In the eighth-season episode "The Itchy & Scratchy & Poochie Show" after Comic Book Guy views the Itchy & Scratchy episode featuring Poochie, he immediately goes on the Internet and writes, "Worst episode ever" on a message board; a commentary on how the active audience nitpicks the episode. The writers respond by using the voice of Bart Simpson:

Comic Book Guy: Last night's Itchy & Scratchy was, without a doubt, the worst episode ever. Rest assured I was on the Internet within minutes registering my disgust throughout the world.

Bart: Hey, I know it wasn't great, but what right do you have to complain?

Comic Book Guy: As a loyal viewer, I feel they owe me.

Bart: What? They've given you thousands of hours of entertainment for free. What could they possibly owe you? If anything, you owe them!
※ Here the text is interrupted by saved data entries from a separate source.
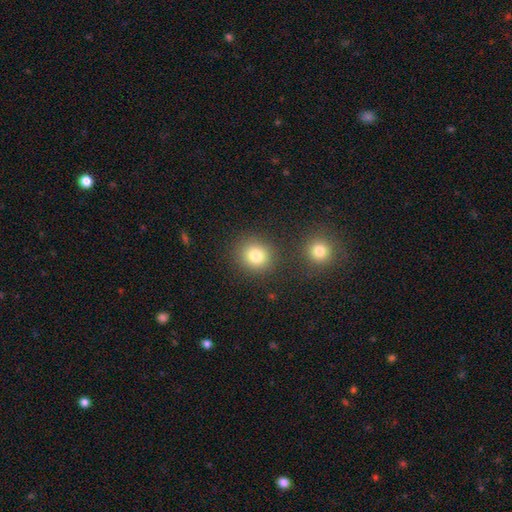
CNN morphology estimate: smooth-or-featured: smooth: 80% | star or artifact: 12% | featured or disk: 8%
  how-rounded: round: 82% | in between: 17% | cigar-shaped: 1%
  merging: none: 81% | minor disturbance: 8% | merger: 7% | major disturbance: 3%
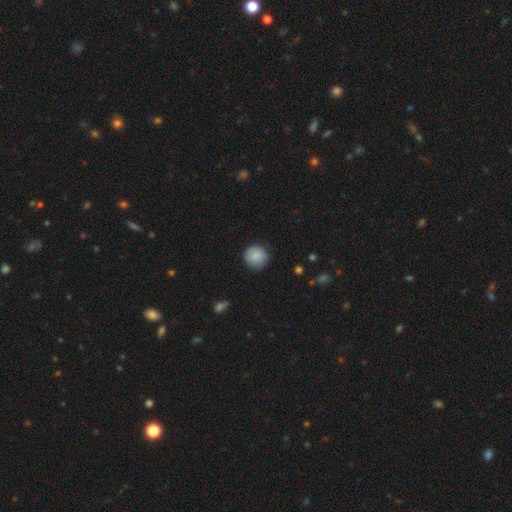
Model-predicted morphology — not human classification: This is clearly a smooth galaxy (87%). How rounded: clearly round (93%). Merging: clearly none (84%).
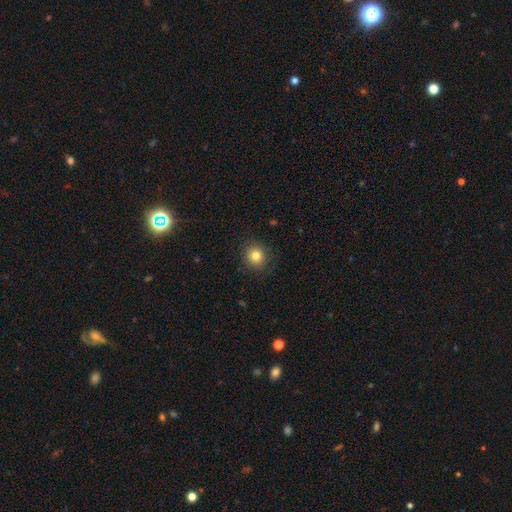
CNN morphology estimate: A smooth galaxy with no disk features (81%) that is round (86%).

Vote fractions:
- Smooth or featured? smooth: 81% / star or artifact: 12% / featured or disk: 7%
- How rounded? round: 86% / in between: 14% / cigar-shaped: 1%
- Merging? none: 88% / minor disturbance: 9% / major disturbance: 3% / merger: 1%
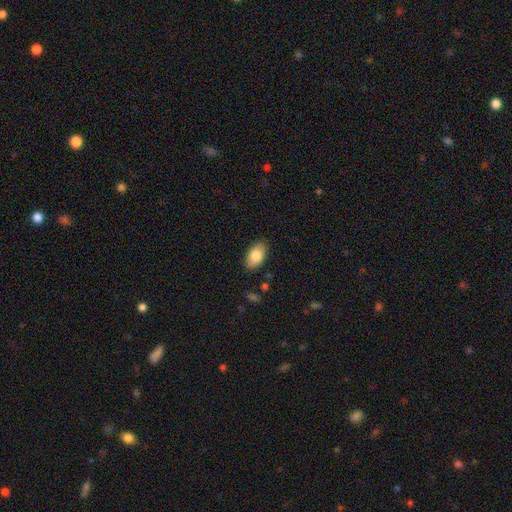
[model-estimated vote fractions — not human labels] Smooth or featured? smooth (83%)
How rounded? in between (93%)
Merging? none (86%)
Comic Book Guy: ...Worst. Episode. Ever.

The catchphrase further appears on his T-shirt in the eleventh season episode "Saddlesore Galactica", and as the title of the twelfth season episode "Worst Episode Ever". The catchphrase can also be used for describing other things by saying, "Worst. (Noun). Ever."

===Name===
A long-running gag on the show was never to reveal the character's name, with other characters referring to him as "Comic Book Guy". The writers had intended to name the character as early as his first episode, but they could not think of a name for him, and they called him "Comic Book Guy", with the intention of naming the character the next time they used him. However, they continually procrastinated. Finally, in the February 6, 2005 episode, "Homer and Ned's Hail Mary Pass", Comic Book Guy nonchalantly tells Ned Flanders: "My name is Jeff Albertson, but everyone calls me 'Comic Book Guy'". Showrunner Al Jean remarked: "That was specifically done to make people really mad. We just tried to pick a generic name. It was also the Super Bowl show. We did it so the most people possible would see it." Groening stated that he had originally intended him to be called Louis Lane and be "obsessed and tormented by" Lois Lane, but Groening was not present when the writers chose the name. His name is also mentioned in The Simpsons Game.

==Reception==

Hank Azaria has won several Primetime Emmy Awards for Outstanding Voice-Over Performance for his work on The Simpsons, winning one in 2001 for voicing Comic Book Guy and various other characters in the episode "Worst Episode Ever".

==Merchandising and other media==
Comic Book Guy is featured as a prominent focal character of the Bart Simpsons spin-off comic-book-series Comic Book Guy: The Comic Book: The Death of Comic Book Guy!, nominated for an Eisner Award. Comic Book Guy is featured on the cover of the twelfth season DVD. He appears on other media as well, including T-shirts and drinking glasses.

In The Simpsons Game, he explains all the clichés that the player comes across during the game. Comic Book Guy has appeared in his own five-part comic book, in which his death influenced a nerd and geek gang war. The Simpsons Library of Wisdom includes a volume entitled "Comic Book Guy's Book of Pop Culture". Comic Book Guy appears in Hit and Run as a drivable character, the host for bonus mission level four and host for a level seven mission. He is also a passenger in Road Rage.

Comic Book Guy makes a cameo appearance in the season two finale of The Cleveland Show saying the line, "Worst. Cameo. Ever." Comic Book Guy makes a brief appearance in the Simpsons/Family Guy crossover episode "The Simpsons Guy" to say "Worst. Chicken Fight. Ever." Comic Book Guy makes a brief appearance as the clerk of "Karl's Komics" selling comics to Chip Flagston of Hi and Lois, March 25, 2018.